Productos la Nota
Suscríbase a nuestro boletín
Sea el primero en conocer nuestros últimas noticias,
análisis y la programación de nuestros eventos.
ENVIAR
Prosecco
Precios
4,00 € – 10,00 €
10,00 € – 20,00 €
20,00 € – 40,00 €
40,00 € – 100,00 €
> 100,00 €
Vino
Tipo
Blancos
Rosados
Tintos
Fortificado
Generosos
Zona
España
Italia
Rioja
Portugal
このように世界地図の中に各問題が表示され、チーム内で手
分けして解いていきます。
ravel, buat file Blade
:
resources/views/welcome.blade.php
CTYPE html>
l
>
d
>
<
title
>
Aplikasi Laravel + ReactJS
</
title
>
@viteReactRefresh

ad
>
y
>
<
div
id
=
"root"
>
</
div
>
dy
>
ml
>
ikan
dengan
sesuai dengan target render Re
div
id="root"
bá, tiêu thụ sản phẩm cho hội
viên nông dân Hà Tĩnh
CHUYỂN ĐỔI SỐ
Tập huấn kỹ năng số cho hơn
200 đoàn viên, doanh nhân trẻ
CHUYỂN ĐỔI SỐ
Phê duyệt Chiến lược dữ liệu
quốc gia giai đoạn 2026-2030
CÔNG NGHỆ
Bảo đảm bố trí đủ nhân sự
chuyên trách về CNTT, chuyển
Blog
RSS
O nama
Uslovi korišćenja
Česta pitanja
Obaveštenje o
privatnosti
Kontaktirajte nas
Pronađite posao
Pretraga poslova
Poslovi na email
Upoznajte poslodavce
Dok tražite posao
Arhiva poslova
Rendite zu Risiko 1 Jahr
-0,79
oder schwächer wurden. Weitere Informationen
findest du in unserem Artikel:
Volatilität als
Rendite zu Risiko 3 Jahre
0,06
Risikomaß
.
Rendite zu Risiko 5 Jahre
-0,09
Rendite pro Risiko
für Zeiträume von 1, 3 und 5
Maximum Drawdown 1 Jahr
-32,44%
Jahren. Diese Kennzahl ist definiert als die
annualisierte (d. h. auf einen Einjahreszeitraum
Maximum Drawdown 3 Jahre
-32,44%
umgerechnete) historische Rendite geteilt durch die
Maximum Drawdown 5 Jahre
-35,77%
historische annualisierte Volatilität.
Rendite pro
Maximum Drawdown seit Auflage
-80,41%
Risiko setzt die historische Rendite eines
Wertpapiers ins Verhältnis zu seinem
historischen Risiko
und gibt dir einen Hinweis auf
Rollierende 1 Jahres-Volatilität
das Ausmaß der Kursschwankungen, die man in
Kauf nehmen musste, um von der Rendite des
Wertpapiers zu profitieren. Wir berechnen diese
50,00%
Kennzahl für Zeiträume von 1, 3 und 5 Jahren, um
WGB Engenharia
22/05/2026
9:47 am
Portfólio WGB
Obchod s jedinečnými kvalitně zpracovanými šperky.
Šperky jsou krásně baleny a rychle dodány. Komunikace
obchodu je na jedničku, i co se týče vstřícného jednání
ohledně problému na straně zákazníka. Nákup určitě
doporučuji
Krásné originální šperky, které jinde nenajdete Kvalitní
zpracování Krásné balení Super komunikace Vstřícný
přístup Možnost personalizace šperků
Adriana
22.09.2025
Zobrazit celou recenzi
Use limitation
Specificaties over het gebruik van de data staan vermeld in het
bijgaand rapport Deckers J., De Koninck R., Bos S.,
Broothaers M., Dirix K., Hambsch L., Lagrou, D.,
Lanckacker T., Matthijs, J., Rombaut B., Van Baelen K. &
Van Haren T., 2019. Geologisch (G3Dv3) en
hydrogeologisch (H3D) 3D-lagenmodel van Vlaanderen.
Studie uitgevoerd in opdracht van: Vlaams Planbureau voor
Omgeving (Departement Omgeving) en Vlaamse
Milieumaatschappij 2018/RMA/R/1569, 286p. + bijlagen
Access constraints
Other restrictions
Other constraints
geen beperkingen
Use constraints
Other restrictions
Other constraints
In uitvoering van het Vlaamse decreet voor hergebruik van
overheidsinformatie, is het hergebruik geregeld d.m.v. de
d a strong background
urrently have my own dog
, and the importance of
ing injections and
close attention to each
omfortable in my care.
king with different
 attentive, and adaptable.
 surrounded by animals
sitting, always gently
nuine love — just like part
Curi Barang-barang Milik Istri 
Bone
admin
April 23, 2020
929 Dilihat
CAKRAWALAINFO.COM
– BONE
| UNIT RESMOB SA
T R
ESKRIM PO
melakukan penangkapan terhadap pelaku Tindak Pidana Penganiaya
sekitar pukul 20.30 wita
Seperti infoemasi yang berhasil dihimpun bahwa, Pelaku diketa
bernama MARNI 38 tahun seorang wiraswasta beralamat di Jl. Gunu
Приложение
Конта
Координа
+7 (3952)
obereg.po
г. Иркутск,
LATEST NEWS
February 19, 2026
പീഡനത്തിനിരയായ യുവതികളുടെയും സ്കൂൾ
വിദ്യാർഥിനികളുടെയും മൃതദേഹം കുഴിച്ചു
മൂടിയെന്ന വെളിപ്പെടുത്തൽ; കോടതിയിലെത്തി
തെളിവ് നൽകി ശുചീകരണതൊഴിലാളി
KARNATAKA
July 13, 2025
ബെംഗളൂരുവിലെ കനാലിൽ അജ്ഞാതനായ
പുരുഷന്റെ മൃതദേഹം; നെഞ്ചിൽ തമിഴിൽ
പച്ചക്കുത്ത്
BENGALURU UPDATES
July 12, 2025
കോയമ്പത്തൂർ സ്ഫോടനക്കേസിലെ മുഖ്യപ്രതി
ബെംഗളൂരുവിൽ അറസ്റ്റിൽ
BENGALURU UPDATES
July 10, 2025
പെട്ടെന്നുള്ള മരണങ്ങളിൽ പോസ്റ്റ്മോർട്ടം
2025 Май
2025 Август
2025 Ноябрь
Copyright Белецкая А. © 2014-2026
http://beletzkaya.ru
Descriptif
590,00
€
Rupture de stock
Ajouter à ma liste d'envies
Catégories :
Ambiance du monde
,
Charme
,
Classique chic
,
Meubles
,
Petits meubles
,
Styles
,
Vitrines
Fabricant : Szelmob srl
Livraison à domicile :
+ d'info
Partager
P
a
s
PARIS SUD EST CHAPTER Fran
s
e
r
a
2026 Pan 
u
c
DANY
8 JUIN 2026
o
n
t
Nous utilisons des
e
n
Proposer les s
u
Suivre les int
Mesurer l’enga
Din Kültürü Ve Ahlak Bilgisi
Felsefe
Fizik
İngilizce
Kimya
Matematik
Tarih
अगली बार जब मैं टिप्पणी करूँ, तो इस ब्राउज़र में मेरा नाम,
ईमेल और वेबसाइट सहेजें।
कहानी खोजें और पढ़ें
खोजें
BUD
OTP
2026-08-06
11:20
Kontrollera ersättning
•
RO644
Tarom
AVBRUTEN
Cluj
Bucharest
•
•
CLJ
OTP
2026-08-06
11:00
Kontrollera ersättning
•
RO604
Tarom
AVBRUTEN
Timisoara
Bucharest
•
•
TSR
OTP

Task goal:
Write down the entries above again. Copy them word for word.

Reply to the task:
Productos la Nota
Suscríbase a nuestro boletín
Sea el primero en conocer nuestros últimas noticias,
análisis y la programación de nuestros eventos.
ENVIAR
Prosecco
Precios
4,00 € – 10,00 €
10,00 € – 20,00 €
20,00 € – 40,00 €
40,00 € – 100,00 €
> 100,00 €
Vino
Tipo
Blancos
Rosados
Tintos
Fortificado
Generosos
Zona
España
Italia
Rioja
Portugal
このように世界地図の中に各問題が表示され、チーム内で手
分けして解いていきます。
ravel, buat file Blade
:
resources/views/welcome.blade.php
CTYPE html>
l
>
d
>
<
title
>
Aplikasi Laravel + ReactJS
</
title
>
@viteReactRefresh

ad
>
y
>
<
div
id
=
"root"
>
</
div
>
dy
>
ml
>
ikan
dengan
sesuai dengan target render Re
div
id="root"
bá, tiêu thụ sản phẩm cho hội
viên nông dân Hà Tĩnh
CHUYỂN ĐỔI SỐ
Tập huấn kỹ năng số cho hơn
200 đoàn viên, doanh nhân trẻ
CHUYỂN ĐỔI SỐ
Phê duyệt Chiến lược dữ liệu
quốc gia giai đoạn 2026-2030
CÔNG NGHỆ
Bảo đảm bố trí đủ nhân sự
chuyên trách về CNTT, chuyển
Blog
RSS
O nama
Uslovi korišćenja
Česta pitanja
Obaveštenje o
privatnosti
Kontaktirajte nas
Pronađite posao
Pretraga poslova
Poslovi na email
Upoznajte poslodavce
Dok tražite posao
Arhiva poslova
Rendite zu Risiko 1 Jahr
-0,79
oder schwächer wurden. Weitere Informationen
findest du in unserem Artikel:
Volatilität als
Rendite zu Risiko 3 Jahre
0,06
Risikomaß
.
Rendite zu Risiko 5 Jahre
-0,09
Rendite pro Risiko
für Zeiträume von 1, 3 und 5
Maximum Drawdown 1 Jahr
-32,44%
Jahren. Diese Kennzahl ist definiert als die
annualisierte (d. h. auf einen Einjahreszeitraum
Maximum Drawdown 3 Jahre
-32,44%
umgerechnete) historische Rendite geteilt durch die
Maximum Drawdown 5 Jahre
-35,77%
historische annualisierte Volatilität.
Rendite pro
Maximum Drawdown seit Auflage
-80,41%
Risiko setzt die historische Rendite eines
Wertpapiers ins Verhältnis zu seinem
historischen Risiko
und gibt dir einen Hinweis auf
Rollierende 1 Jahres-Volatilität
das Ausmaß der Kursschwankungen, die man in
Kauf nehmen musste, um von der Rendite des
Wertpapiers zu profitieren. Wir berechnen diese
50,00%
Kennzahl für Zeiträume von 1, 3 und 5 Jahren, um
WGB Engenharia
22/05/2026
9:47 am
Portfólio WGB
Obchod s jedinečnými kvalitně zpracovanými šperky.
Šperky jsou krásně baleny a rychle dodány. Komunikace
obchodu je na jedničku, i co se týče vstřícného jednání
ohledně problému na straně zákazníka. Nákup určitě
doporučuji
Krásné originální šperky, které jinde nenajdete Kvalitní
zpracování Krásné balení Super komunikace Vstřícný
přístup Možnost personalizace šperků
Adriana
22.09.2025
Zobrazit celou recenzi
Use limitation
Specificaties over het gebruik van de data staan vermeld in het
bijgaand rapport Deckers J., De Koninck R., Bos S.,
Broothaers M., Dirix K., Hambsch L., Lagrou, D.,
Lanckacker T., Matthijs, J., Rombaut B., Van Baelen K. &
Van Haren T., 2019. Geologisch (G3Dv3) en
hydrogeologisch (H3D) 3D-lagenmodel van Vlaanderen.
Studie uitgevoerd in opdracht van: Vlaams Planbureau voor
Omgeving (Departement Omgeving) en Vlaamse
Milieumaatschappij 2018/RMA/R/1569, 286p. + bijlagen
Access constraints
Other restrictions
Other constraints
geen beperkingen
Use constraints
Other restrictions
Other constraints
In uitvoering van het Vlaamse decreet voor hergebruik van
overheidsinformatie, is het hergebruik geregeld d.m.v. de
d a strong background
urrently have my own dog
, and the importance of
ing injections and
close attention to each
omfortable in my care.
king with different
 attentive, and adaptable.
 surrounded by animals
sitting, always gently
nuine love — just like part
Curi Barang-barang Milik Istri 
Bone
admin
April 23, 2020
929 Dilihat
CAKRAWALAINFO.COM
– BONE
| UNIT RESMOB SA
T R
ESKRIM PO
melakukan penangkapan terhadap pelaku Tindak Pidana Penganiaya
sekitar pukul 20.30 wita
Seperti infoemasi yang berhasil dihimpun bahwa, Pelaku diketa
bernama MARNI 38 tahun seorang wiraswasta beralamat di Jl. Gunu
Приложение
Конта
Координа
+7 (3952)
obereg.po
г. Иркутск,
LATEST NEWS
February 19, 2026
പീഡനത്തിനിരയായ യുവതികളുടെയും സ്കൂൾ
വിദ്യാർഥിനികളുടെയും മൃതദേഹം കുഴിച്ചു
മൂടിയെന്ന വെളിപ്പെടുത്തൽ; കോടതിയിലെത്തി
തെളിവ് നൽകി ശുചീകരണതൊഴിലാളി
KARNATAKA
July 13, 2025
ബെംഗളൂരുവിലെ കനാലിൽ അജ്ഞാതനായ
പുരുഷന്റെ മൃതദേഹം; നെഞ്ചിൽ തമിഴിൽ
പച്ചക്കുത്ത്
BENGALURU UPDATES
July 12, 2025
കോയമ്പത്തൂർ സ്ഫോടനക്കേസിലെ മുഖ്യപ്രതി
ബെംഗളൂരുവിൽ അറസ്റ്റിൽ
BENGALURU UPDATES
July 10, 2025
പെട്ടെന്നുള്ള മരണങ്ങളിൽ പോസ്റ്റ്മോർട്ടം
2025 Май
2025 Август
2025 Ноябрь
Copyright Белецкая А. © 2014-2026
http://beletzkaya.ru
Descriptif
590,00
€
Rupture de stock
Ajouter à ma liste d'envies
Catégories :
Ambiance du monde
,
Charme
,
Classique chic
,
Meubles
,
Petits meubles
,
Styles
,
Vitrines
Fabricant : Szelmob srl
Livraison à domicile :
+ d'info
Partager
P
a
s
PARIS SUD EST CHAPTER Fran
s
e
r
a
2026 Pan 
u
c
DANY
8 JUIN 2026
o
n
t
Nous utilisons des
e
n
Proposer les s
u
Suivre les int
Mesurer l’enga
Din Kültürü Ve Ahlak Bilgisi
Felsefe
Fizik
İngilizce
Kimya
Matematik
Tarih
अगली बार जब मैं टिप्पणी करूँ, तो इस ब्राउज़र में मेरा नाम,
ईमेल और वेबसाइट सहेजें।
कहानी खोजें और पढ़ें
खोजें
BUD
OTP
2026-08-06
11:20
Kontrollera ersättning
•
RO644
Tarom
AVBRUTEN
Cluj
Bucharest
•
•
CLJ
OTP
2026-08-06
11:00
Kontrollera ersättning
•
RO604
Tarom
AVBRUTEN
Timisoara
Bucharest
•
•
TSR
OTP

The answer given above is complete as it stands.